A Beats executive recently told The Next Web that its long-awaited music streaming service, often known as Daisy, will launch “within the next few months.” The service will simply be called “Beats Music”and will be available across all major platforms, including the Web, iOS and Android; Windows 8 support (a dedicated app) will allegedly come at a later date. The news wraps up months of rumored discussion over Beat Music’s business model and possible rollout scenarios.

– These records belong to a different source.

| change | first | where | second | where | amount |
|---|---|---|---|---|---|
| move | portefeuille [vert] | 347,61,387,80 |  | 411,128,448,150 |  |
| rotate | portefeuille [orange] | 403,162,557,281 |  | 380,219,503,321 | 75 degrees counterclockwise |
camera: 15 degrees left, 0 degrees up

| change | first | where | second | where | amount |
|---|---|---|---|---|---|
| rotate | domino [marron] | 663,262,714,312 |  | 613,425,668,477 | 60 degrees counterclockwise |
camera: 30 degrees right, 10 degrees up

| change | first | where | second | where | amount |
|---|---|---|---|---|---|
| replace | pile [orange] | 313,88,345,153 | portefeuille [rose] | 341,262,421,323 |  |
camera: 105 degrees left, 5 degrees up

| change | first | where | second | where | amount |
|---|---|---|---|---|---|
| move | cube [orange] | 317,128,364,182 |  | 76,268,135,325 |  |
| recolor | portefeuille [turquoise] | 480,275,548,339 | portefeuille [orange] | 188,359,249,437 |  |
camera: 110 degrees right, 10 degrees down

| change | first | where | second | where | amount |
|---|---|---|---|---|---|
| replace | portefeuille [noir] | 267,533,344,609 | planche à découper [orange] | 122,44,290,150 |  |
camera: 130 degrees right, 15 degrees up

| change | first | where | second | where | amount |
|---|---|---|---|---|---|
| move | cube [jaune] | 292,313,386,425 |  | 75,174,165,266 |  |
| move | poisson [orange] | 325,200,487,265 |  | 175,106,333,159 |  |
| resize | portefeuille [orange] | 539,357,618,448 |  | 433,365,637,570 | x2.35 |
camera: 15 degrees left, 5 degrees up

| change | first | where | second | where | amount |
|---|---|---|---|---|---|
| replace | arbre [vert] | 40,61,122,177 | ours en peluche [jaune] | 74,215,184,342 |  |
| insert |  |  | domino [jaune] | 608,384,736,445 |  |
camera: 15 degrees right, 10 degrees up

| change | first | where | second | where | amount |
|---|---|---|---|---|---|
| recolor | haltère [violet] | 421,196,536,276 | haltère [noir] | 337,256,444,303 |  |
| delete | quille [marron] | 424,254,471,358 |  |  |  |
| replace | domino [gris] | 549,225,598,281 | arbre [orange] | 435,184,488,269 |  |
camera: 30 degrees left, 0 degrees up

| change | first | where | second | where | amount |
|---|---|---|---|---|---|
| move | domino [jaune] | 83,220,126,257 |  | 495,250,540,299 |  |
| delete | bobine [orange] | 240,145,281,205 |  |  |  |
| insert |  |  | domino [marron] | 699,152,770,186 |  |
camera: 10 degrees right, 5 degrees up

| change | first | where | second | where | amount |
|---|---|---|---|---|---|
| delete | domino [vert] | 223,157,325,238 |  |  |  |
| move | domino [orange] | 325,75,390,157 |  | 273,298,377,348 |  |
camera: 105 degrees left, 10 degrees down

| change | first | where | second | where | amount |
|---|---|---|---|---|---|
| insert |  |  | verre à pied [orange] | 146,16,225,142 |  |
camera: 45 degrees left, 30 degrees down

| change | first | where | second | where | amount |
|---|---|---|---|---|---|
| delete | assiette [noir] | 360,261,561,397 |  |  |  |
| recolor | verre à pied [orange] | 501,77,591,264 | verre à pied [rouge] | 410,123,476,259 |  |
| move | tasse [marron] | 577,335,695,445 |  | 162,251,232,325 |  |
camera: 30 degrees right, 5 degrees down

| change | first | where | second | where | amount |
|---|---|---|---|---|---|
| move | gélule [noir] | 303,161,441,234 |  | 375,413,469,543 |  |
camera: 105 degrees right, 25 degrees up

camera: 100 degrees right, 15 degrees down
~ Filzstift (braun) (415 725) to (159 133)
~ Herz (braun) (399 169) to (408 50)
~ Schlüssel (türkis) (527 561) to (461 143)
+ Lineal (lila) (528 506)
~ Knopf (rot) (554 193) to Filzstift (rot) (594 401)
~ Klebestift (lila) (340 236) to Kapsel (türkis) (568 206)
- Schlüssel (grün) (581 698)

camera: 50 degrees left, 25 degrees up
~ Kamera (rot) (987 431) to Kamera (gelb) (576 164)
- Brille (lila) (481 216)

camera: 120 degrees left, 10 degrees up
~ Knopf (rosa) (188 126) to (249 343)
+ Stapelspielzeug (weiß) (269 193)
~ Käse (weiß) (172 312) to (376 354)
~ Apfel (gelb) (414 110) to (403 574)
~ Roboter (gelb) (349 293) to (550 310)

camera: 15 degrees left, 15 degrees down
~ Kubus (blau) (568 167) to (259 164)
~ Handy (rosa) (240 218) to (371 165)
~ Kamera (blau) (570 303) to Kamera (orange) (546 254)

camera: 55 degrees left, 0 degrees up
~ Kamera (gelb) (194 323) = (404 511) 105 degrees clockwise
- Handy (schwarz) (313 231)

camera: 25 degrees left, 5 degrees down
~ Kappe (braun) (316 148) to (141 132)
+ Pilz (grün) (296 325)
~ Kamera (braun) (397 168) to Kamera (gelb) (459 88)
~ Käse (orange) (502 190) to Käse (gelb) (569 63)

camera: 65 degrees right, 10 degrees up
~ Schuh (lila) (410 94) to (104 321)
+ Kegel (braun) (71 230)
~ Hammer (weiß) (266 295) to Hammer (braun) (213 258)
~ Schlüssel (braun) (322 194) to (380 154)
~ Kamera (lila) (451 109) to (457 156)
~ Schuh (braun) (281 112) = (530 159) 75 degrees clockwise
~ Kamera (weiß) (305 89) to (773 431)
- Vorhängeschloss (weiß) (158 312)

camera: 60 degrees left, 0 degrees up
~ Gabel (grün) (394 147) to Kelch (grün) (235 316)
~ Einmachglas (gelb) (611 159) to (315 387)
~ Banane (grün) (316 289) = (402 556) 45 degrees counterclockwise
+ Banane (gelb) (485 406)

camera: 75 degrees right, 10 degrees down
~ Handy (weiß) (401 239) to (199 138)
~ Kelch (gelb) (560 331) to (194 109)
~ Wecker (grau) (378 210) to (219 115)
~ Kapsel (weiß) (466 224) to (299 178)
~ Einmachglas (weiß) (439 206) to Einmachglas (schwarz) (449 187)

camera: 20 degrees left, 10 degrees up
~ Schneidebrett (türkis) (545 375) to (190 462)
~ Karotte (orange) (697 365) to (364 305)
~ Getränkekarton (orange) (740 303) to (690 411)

According to Luke Wood, Beats president and COO, the company’s new service will focus heavily on curation and a “real depth of personalization.” Wood explained that Beats Music will intimately know a person’s tastes, dislikes and precisely what music they enjoy listening to. Wood said the service will make music discovery very simple, and won’t just throw folks into the ecosystem and expect them to blindly search for tracks and artists.
“If you really love music, we want something that can go deep with you for a really long time,” Wood told The Next Web. “And that requires a perfect harmony between the algorithm and human curation. Between the man and the machine.”
With iTunes Radio finally on the market—and already making an impact—the music streaming industry is bigger than it has ever been. Beats already has an enormous presence in the music scene, but that’s largely through its hardware and former collaboration with HTC. With other, more established players (Spotify, Google All Access, Pandora, etc.) already on the market, Beats Music will have plenty of competition. It’s likely that when the service launches—pricing and other details weren’t shared—people will flock to it out of curiosity; it’ll just be a matter of those listeners sticking with the service over a sustained period.